Now $f$ is strictly monotone increasing on $[1,+\infty)$ so if $1\leq x\leq y$ then $y=f(x)\leq x=f(y)$ implying $x=y$.
Similarly, as $f$ is strictly monotone on $(-\infty,0]$ then $x\leq y\leq 0$ implies $x=y$.
Finally, $f$ maps $(-\infty,1]$ into $(-\infty,0]$ so $x\in (0,1]$ implies $x=f(f(x))\leq 0$ (contradiction). We conclude that $x=y$ as wanted.
Remark: Incidently, the same argument shows that any real orbit of period $p$ must also be a fixed point. So e.g. $x+y^2=y^3$, $y+z^2=z^3$, $z+x^2=x^3$ has the same (real) solutions.
On
The solution set of the second equation is the cubic parabola $$\gamma:\quad y=x^3-x^2$$ which intersects the symmetry line $y=x$ in the three points $$\left({1-\sqrt{5}\over2},{1-\sqrt{5}\over2}\right),\quad(0,0),\quad\left({1+\sqrt{5}\over2},{1+\sqrt{5}\over2}\right)\ .\tag{1}$$ Otherwise $\gamma$ lies in the interior of the four shaded regions of the following figure (note that for $x>0$ one has $x^3-x^2+x=x(x^2-x+1)>x(x-1)^2>0$, hence $x^3-x^2>-x$):
The solution set of the first equation is the curve $\hat\gamma$ obtained by reflecting $\gamma$ in the symmetry line $y=x$. It contains the three points $(1)$ and is otherwise a subset of the reflected shaded regions. Since the latter are disjoint from the original regions it follows that the intersection $\gamma\cap\hat\gamma$ is given by $(1)$.
Here's your equations:
$x+y^2 = y^3$
$y+x^2 = x^3$
I could substitute $x=y^3-y^2$ and get a degree 9 equation in $y$, but I'll try something else.

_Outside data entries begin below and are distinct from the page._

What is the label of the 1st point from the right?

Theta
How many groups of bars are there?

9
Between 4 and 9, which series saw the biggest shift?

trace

Looking at these, I notice that if I subtract them, I get something in which everything is divisible by $x-y$.
Subtracting the second from the first, I get
$(x-y)+(y^2-x^2) =y^3-x^3 $
or $(x-y)+(y-x)(y+x) =(y-x)(y^2+xy+x^2) $.

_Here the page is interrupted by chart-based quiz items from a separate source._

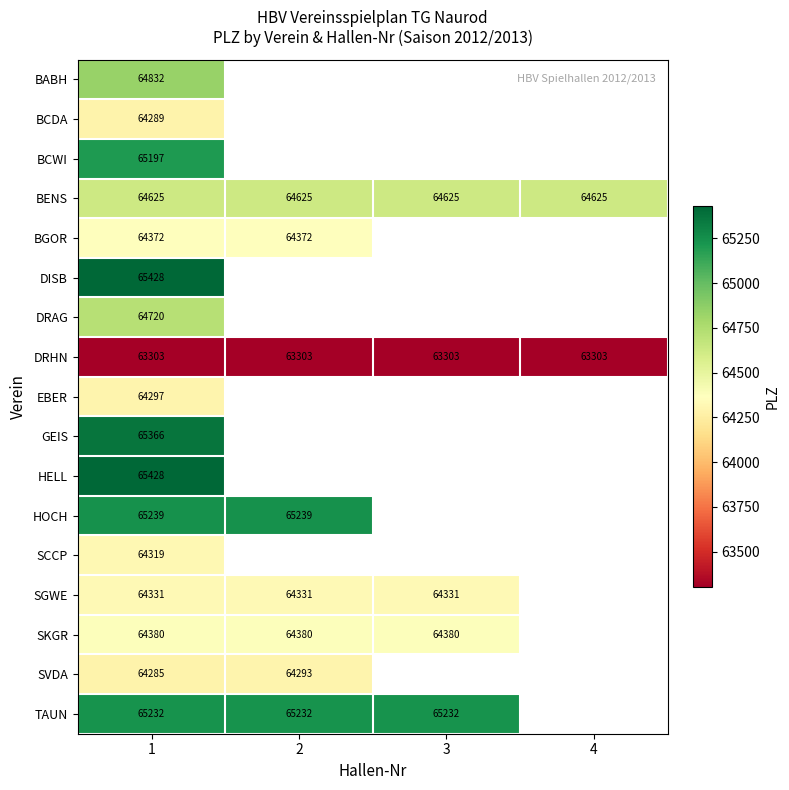

Which category has the lowest value across all series?

1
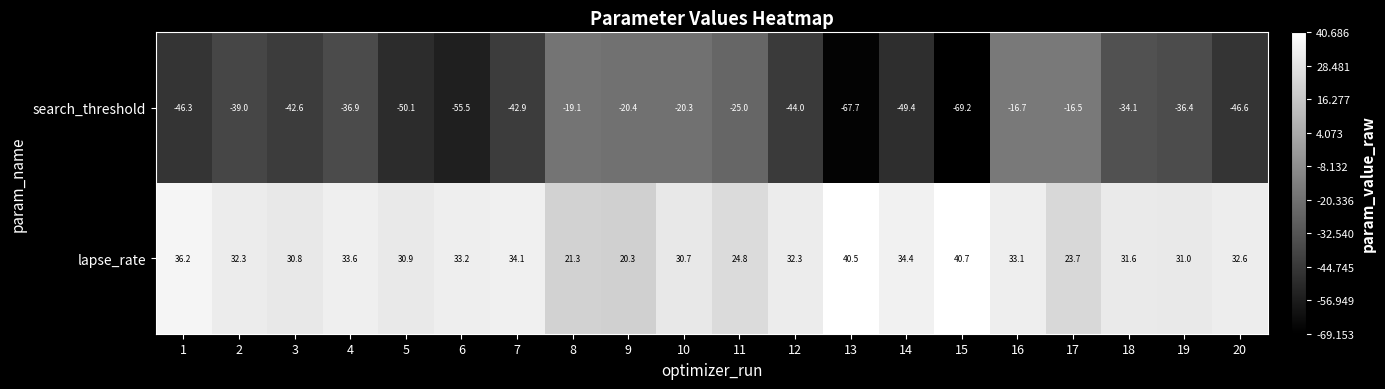

At which category is the sum across all series the highest?

16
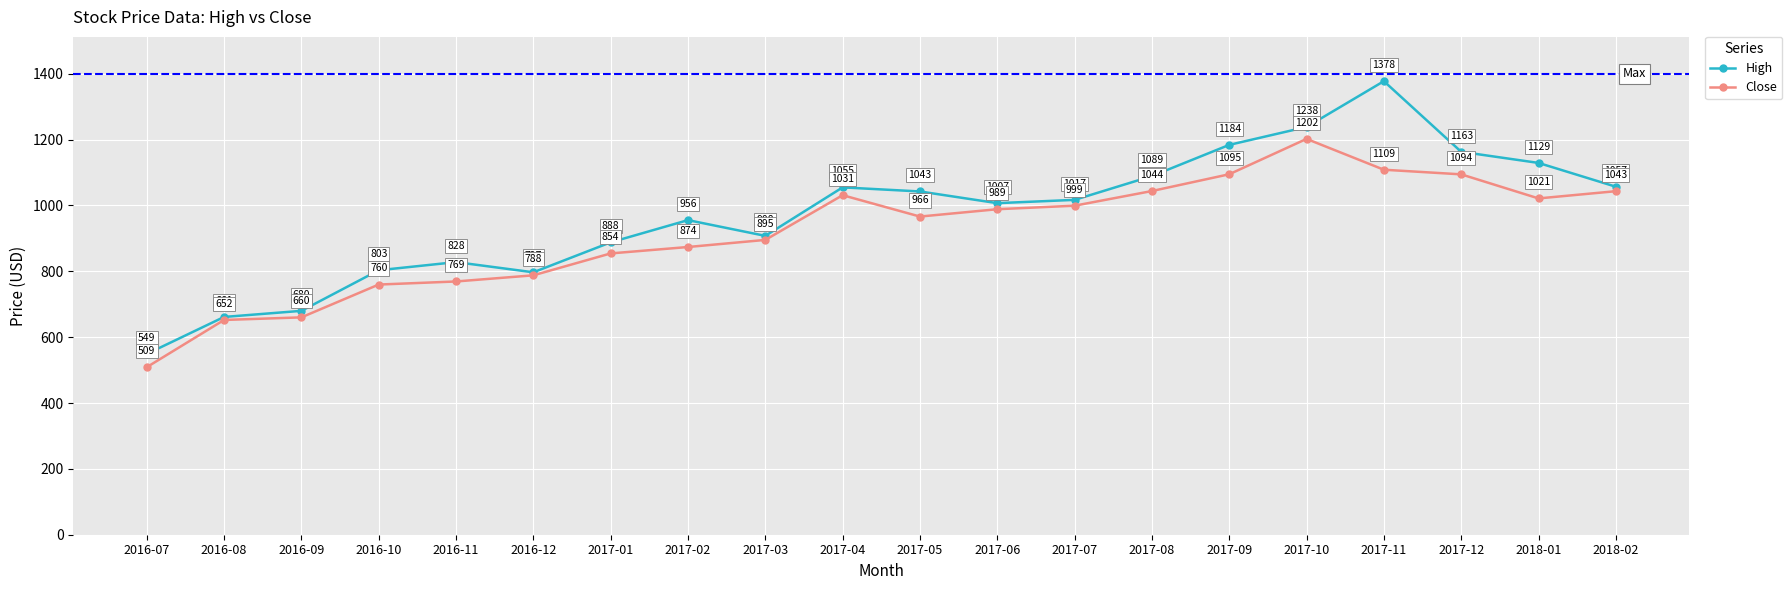

What is the highest value of the Close series?

1202.2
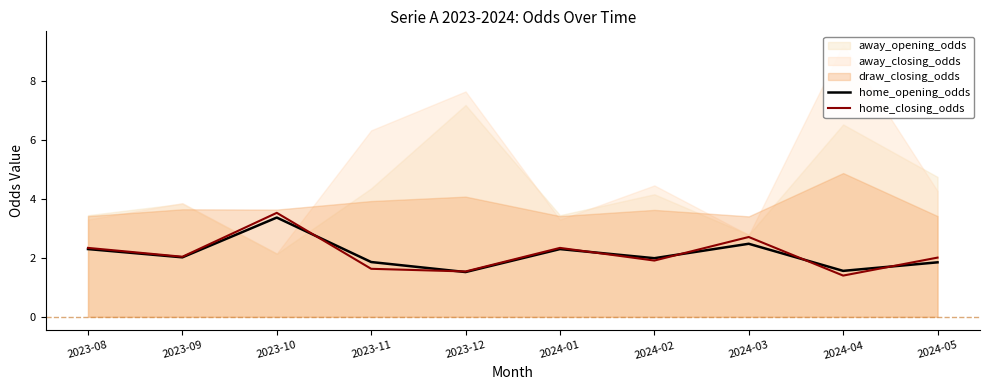

How many categories are shown in the chart?

10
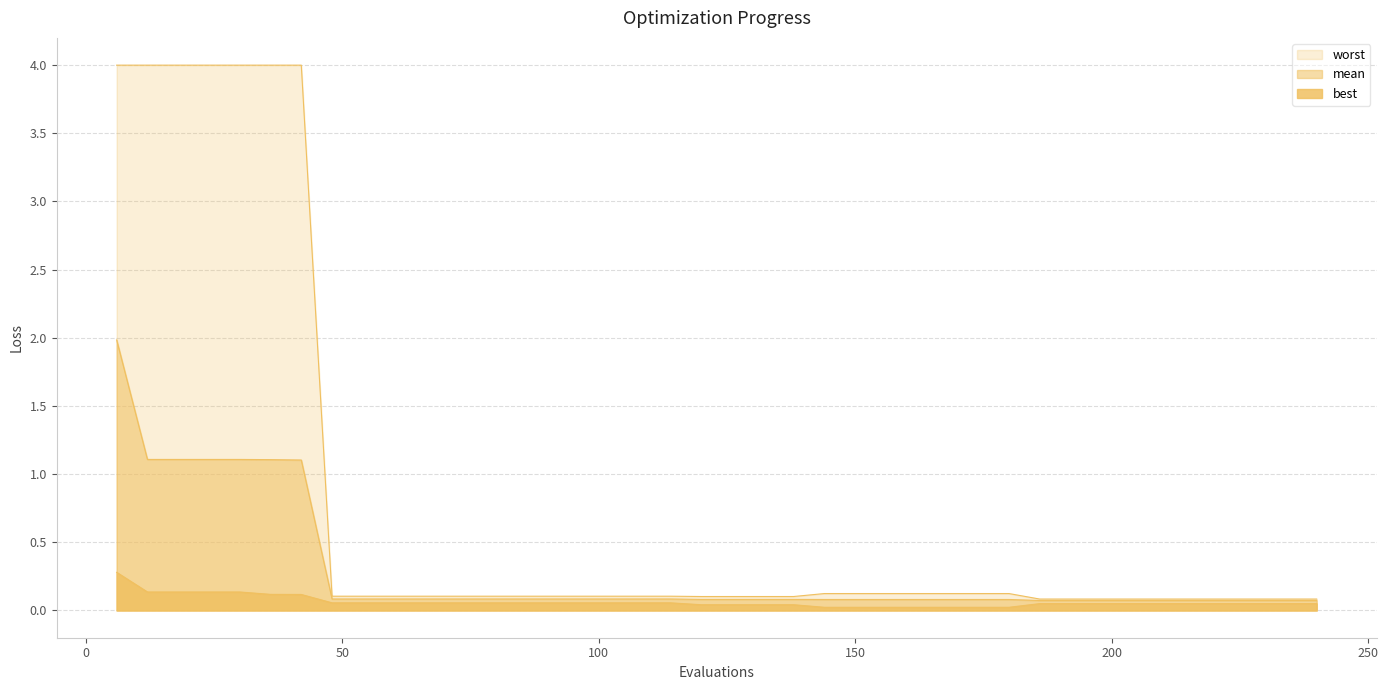

How many distinct data groups are displayed?

3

If $y \ne x$, dividing by $y-x$ gives $-1+(y+x) =y^2+xy+x^2 $ or $0 =y^2+y(x-1)+x^2-x+1 $.
Solving this,
$\begin{array}\\ y &=\dfrac{-(x+1)\pm \sqrt{(x-1)^2-4(x^2-x+1)}}{2}\\ &=\dfrac{-(x+1)\pm \sqrt{x^2-2x+1-4x^2+4x-4}}{2}\\ &=\dfrac{-(x+1)\pm \sqrt{-3x^2+2x-3}}{2}\\ &=\dfrac{-(x+1)\pm \sqrt{-2x^2-x^2+2x-1-2}}{2}\\ &=\dfrac{-(x+1)\pm \sqrt{-2x^2-(x-1)^2-2}}{2}\\ \end{array} $
Since the discriminant is negative, there are no real values of $y$.
Therefore the only real solution is $x=y$.